▶ [EXERCISE DIRECTIONS]:
Exactly as written, output each record given below.

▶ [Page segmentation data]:
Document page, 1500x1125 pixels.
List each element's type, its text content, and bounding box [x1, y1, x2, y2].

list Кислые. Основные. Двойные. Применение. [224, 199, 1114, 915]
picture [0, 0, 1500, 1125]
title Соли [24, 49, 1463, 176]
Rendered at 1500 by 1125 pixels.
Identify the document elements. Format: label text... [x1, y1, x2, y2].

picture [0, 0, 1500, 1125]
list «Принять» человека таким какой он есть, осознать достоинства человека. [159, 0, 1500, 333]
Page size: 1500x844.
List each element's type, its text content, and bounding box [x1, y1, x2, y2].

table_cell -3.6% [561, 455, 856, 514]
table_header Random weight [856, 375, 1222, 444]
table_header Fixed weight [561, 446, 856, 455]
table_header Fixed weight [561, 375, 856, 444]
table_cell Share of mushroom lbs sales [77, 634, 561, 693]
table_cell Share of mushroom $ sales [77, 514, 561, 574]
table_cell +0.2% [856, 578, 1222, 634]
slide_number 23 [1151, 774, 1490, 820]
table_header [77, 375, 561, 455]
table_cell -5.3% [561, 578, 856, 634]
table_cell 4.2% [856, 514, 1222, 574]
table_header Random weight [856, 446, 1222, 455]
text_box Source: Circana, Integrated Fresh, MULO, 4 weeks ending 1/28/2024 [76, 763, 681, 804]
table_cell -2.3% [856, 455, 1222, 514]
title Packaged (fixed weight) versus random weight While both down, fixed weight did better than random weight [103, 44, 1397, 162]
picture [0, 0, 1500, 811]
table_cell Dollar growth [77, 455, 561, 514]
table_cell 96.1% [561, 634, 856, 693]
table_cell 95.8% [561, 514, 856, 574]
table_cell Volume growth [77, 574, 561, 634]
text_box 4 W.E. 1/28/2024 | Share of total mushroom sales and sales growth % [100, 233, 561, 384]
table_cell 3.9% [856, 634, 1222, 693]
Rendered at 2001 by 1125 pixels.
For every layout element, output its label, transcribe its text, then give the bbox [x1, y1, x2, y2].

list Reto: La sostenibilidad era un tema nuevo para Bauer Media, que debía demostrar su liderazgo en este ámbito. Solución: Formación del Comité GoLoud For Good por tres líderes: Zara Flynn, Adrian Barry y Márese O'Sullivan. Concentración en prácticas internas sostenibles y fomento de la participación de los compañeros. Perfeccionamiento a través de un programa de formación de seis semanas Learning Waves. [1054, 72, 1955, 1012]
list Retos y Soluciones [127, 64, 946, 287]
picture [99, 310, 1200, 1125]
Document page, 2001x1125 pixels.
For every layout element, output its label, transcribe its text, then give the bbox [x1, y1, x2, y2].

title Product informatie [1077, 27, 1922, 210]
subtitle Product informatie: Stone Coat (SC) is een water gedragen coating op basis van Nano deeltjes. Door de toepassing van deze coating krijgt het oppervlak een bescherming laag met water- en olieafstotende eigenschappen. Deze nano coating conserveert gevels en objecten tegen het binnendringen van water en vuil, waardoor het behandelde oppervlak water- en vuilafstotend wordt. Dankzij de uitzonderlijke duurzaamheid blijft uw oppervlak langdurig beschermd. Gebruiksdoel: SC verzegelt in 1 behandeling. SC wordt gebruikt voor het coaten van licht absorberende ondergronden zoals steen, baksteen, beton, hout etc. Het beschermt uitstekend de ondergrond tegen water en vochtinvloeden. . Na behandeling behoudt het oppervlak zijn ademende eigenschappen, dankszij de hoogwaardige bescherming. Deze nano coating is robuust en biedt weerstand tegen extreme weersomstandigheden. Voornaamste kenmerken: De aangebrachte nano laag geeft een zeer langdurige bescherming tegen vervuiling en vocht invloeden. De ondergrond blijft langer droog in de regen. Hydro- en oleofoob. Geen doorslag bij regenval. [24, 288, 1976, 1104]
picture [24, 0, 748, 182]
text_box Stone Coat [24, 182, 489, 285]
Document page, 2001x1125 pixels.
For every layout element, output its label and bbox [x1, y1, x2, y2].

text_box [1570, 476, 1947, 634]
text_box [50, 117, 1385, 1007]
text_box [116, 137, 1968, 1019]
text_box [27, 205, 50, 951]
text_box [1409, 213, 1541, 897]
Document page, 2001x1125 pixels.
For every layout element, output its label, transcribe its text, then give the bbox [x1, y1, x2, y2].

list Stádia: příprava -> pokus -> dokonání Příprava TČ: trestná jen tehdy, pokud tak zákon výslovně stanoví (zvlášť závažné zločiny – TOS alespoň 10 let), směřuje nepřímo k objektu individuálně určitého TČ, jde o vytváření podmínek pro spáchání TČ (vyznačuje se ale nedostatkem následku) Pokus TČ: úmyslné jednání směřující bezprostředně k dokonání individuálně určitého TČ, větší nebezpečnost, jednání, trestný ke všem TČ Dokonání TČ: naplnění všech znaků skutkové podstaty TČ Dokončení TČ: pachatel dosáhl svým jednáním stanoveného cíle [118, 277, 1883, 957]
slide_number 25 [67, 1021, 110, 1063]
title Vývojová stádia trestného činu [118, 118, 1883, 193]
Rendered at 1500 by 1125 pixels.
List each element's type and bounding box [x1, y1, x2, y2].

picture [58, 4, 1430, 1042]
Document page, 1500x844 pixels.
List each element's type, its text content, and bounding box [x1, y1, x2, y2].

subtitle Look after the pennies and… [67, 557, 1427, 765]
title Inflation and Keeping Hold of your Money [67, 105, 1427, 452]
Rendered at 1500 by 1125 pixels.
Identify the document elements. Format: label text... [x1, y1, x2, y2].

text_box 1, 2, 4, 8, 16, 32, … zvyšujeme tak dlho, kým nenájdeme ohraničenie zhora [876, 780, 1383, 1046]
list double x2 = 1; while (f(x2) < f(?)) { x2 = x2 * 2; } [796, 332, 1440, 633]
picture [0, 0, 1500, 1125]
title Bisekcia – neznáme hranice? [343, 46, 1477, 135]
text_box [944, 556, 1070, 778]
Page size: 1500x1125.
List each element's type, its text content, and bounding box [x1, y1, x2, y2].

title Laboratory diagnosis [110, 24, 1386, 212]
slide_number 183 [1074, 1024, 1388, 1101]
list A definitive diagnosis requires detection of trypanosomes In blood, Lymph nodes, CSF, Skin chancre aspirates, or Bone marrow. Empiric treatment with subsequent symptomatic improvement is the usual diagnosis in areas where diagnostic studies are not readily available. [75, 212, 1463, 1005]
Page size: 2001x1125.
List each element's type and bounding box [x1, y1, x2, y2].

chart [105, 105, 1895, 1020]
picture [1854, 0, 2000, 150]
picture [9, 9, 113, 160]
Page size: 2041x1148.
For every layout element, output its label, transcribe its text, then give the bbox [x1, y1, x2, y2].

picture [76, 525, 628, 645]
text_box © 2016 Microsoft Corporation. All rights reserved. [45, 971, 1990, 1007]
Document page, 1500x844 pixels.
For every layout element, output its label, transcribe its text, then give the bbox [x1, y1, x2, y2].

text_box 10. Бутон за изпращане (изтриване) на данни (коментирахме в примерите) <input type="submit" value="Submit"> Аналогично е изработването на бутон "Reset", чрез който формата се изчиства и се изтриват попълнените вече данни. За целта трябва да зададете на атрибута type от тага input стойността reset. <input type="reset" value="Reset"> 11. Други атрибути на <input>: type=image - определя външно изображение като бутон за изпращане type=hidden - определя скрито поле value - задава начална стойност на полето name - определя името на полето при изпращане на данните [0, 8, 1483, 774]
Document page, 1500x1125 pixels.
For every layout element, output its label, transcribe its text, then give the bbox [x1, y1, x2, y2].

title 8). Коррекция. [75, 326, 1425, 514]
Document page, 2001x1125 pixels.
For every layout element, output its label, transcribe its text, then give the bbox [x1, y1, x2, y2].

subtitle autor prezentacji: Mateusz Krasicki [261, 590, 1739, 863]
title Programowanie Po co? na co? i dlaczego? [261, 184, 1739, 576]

▶ [THE COMPLETED TASK]:
Document page, 1500x1125 pixels.
List each element's type, its text content, and bounding box [x1, y1, x2, y2].

list Кислые. Основные. Двойные. Применение. [224, 199, 1114, 915]
picture [0, 0, 1500, 1125]
title Соли [24, 49, 1463, 176]
Rendered at 1500 by 1125 pixels.
Identify the document elements. Format: label text... [x1, y1, x2, y2].

picture [0, 0, 1500, 1125]
list «Принять» человека таким какой он есть, осознать достоинства человека. [159, 0, 1500, 333]
Page size: 1500x844.
List each element's type, its text content, and bounding box [x1, y1, x2, y2].

table_cell -3.6% [561, 455, 856, 514]
table_header Random weight [856, 375, 1222, 444]
table_header Fixed weight [561, 446, 856, 455]
table_header Fixed weight [561, 375, 856, 444]
table_cell Share of mushroom lbs sales [77, 634, 561, 693]
table_cell Share of mushroom $ sales [77, 514, 561, 574]
table_cell +0.2% [856, 578, 1222, 634]
slide_number 23 [1151, 774, 1490, 820]
table_header [77, 375, 561, 455]
table_cell -5.3% [561, 578, 856, 634]
table_cell 4.2% [856, 514, 1222, 574]
table_header Random weight [856, 446, 1222, 455]
text_box Source: Circana, Integrated Fresh, MULO, 4 weeks ending 1/28/2024 [76, 763, 681, 804]
table_cell -2.3% [856, 455, 1222, 514]
title Packaged (fixed weight) versus random weight While both down, fixed weight did better than random weight [103, 44, 1397, 162]
picture [0, 0, 1500, 811]
table_cell Dollar growth [77, 455, 561, 514]
table_cell 96.1% [561, 634, 856, 693]
table_cell 95.8% [561, 514, 856, 574]
table_cell Volume growth [77, 574, 561, 634]
text_box 4 W.E. 1/28/2024 | Share of total mushroom sales and sales growth % [100, 233, 561, 384]
table_cell 3.9% [856, 634, 1222, 693]
Rendered at 2001 by 1125 pixels.
For every layout element, output its label, transcribe its text, then give the bbox [x1, y1, x2, y2].

list Reto: La sostenibilidad era un tema nuevo para Bauer Media, que debía demostrar su liderazgo en este ámbito. Solución: Formación del Comité GoLoud For Good por tres líderes: Zara Flynn, Adrian Barry y Márese O'Sullivan. Concentración en prácticas internas sostenibles y fomento de la participación de los compañeros. Perfeccionamiento a través de un programa de formación de seis semanas Learning Waves. [1054, 72, 1955, 1012]
list Retos y Soluciones [127, 64, 946, 287]
picture [99, 310, 1200, 1125]
Document page, 2001x1125 pixels.
For every layout element, output its label, transcribe its text, then give the bbox [x1, y1, x2, y2].

title Product informatie [1077, 27, 1922, 210]
subtitle Product informatie: Stone Coat (SC) is een water gedragen coating op basis van Nano deeltjes. Door de toepassing van deze coating krijgt het oppervlak een bescherming laag met water- en olieafstotende eigenschappen. Deze nano coating conserveert gevels en objecten tegen het binnendringen van water en vuil, waardoor het behandelde oppervlak water- en vuilafstotend wordt. Dankzij de uitzonderlijke duurzaamheid blijft uw oppervlak langdurig beschermd. Gebruiksdoel: SC verzegelt in 1 behandeling. SC wordt gebruikt voor het coaten van licht absorberende ondergronden zoals steen, baksteen, beton, hout etc. Het beschermt uitstekend de ondergrond tegen water en vochtinvloeden. . Na behandeling behoudt het oppervlak zijn ademende eigenschappen, dankszij de hoogwaardige bescherming. Deze nano coating is robuust en biedt weerstand tegen extreme weersomstandigheden. Voornaamste kenmerken: De aangebrachte nano laag geeft een zeer langdurige bescherming tegen vervuiling en vocht invloeden. De ondergrond blijft langer droog in de regen. Hydro- en oleofoob. Geen doorslag bij regenval. [24, 288, 1976, 1104]
picture [24, 0, 748, 182]
text_box Stone Coat [24, 182, 489, 285]
Document page, 2001x1125 pixels.
For every layout element, output its label and bbox [x1, y1, x2, y2].

text_box [1570, 476, 1947, 634]
text_box [50, 117, 1385, 1007]
text_box [116, 137, 1968, 1019]
text_box [27, 205, 50, 951]
text_box [1409, 213, 1541, 897]
Document page, 2001x1125 pixels.
For every layout element, output its label, transcribe its text, then give the bbox [x1, y1, x2, y2].

list Stádia: příprava -> pokus -> dokonání Příprava TČ: trestná jen tehdy, pokud tak zákon výslovně stanoví (zvlášť závažné zločiny – TOS alespoň 10 let), směřuje nepřímo k objektu individuálně určitého TČ, jde o vytváření podmínek pro spáchání TČ (vyznačuje se ale nedostatkem následku) Pokus TČ: úmyslné jednání směřující bezprostředně k dokonání individuálně určitého TČ, větší nebezpečnost, jednání, trestný ke všem TČ Dokonání TČ: naplnění všech znaků skutkové podstaty TČ Dokončení TČ: pachatel dosáhl svým jednáním stanoveného cíle [118, 277, 1883, 957]
slide_number 25 [67, 1021, 110, 1063]
title Vývojová stádia trestného činu [118, 118, 1883, 193]
Rendered at 1500 by 1125 pixels.
List each element's type and bounding box [x1, y1, x2, y2].

picture [58, 4, 1430, 1042]
Document page, 1500x844 pixels.
List each element's type, its text content, and bounding box [x1, y1, x2, y2].

subtitle Look after the pennies and… [67, 557, 1427, 765]
title Inflation and Keeping Hold of your Money [67, 105, 1427, 452]
Rendered at 1500 by 1125 pixels.
Identify the document elements. Format: label text... [x1, y1, x2, y2].

text_box 1, 2, 4, 8, 16, 32, … zvyšujeme tak dlho, kým nenájdeme ohraničenie zhora [876, 780, 1383, 1046]
list double x2 = 1; while (f(x2) < f(?)) { x2 = x2 * 2; } [796, 332, 1440, 633]
picture [0, 0, 1500, 1125]
title Bisekcia – neznáme hranice? [343, 46, 1477, 135]
text_box [944, 556, 1070, 778]
Page size: 1500x1125.
List each element's type, its text content, and bounding box [x1, y1, x2, y2].

title Laboratory diagnosis [110, 24, 1386, 212]
slide_number 183 [1074, 1024, 1388, 1101]
list A definitive diagnosis requires detection of trypanosomes In blood, Lymph nodes, CSF, Skin chancre aspirates, or Bone marrow. Empiric treatment with subsequent symptomatic improvement is the usual diagnosis in areas where diagnostic studies are not readily available. [75, 212, 1463, 1005]
Page size: 2001x1125.
List each element's type and bounding box [x1, y1, x2, y2].

chart [105, 105, 1895, 1020]
picture [1854, 0, 2000, 150]
picture [9, 9, 113, 160]
Page size: 2041x1148.
For every layout element, output its label, transcribe its text, then give the bbox [x1, y1, x2, y2].

picture [76, 525, 628, 645]
text_box © 2016 Microsoft Corporation. All rights reserved. [45, 971, 1990, 1007]
Document page, 1500x844 pixels.
For every layout element, output its label, transcribe its text, then give the bbox [x1, y1, x2, y2].

text_box 10. Бутон за изпращане (изтриване) на данни (коментирахме в примерите) <input type="submit" value="Submit"> Аналогично е изработването на бутон "Reset", чрез който формата се изчиства и се изтриват попълнените вече данни. За целта трябва да зададете на атрибута type от тага input стойността reset. <input type="reset" value="Reset"> 11. Други атрибути на <input>: type=image - определя външно изображение като бутон за изпращане type=hidden - определя скрито поле value - задава начална стойност на полето name - определя името на полето при изпращане на данните [0, 8, 1483, 774]
Document page, 1500x1125 pixels.
For every layout element, output its label, transcribe its text, then give the bbox [x1, y1, x2, y2].

title 8). Коррекция. [75, 326, 1425, 514]
Document page, 2001x1125 pixels.
For every layout element, output its label, transcribe its text, then give the bbox [x1, y1, x2, y2].

subtitle autor prezentacji: Mateusz Krasicki [261, 590, 1739, 863]
title Programowanie Po co? na co? i dlaczego? [261, 184, 1739, 576]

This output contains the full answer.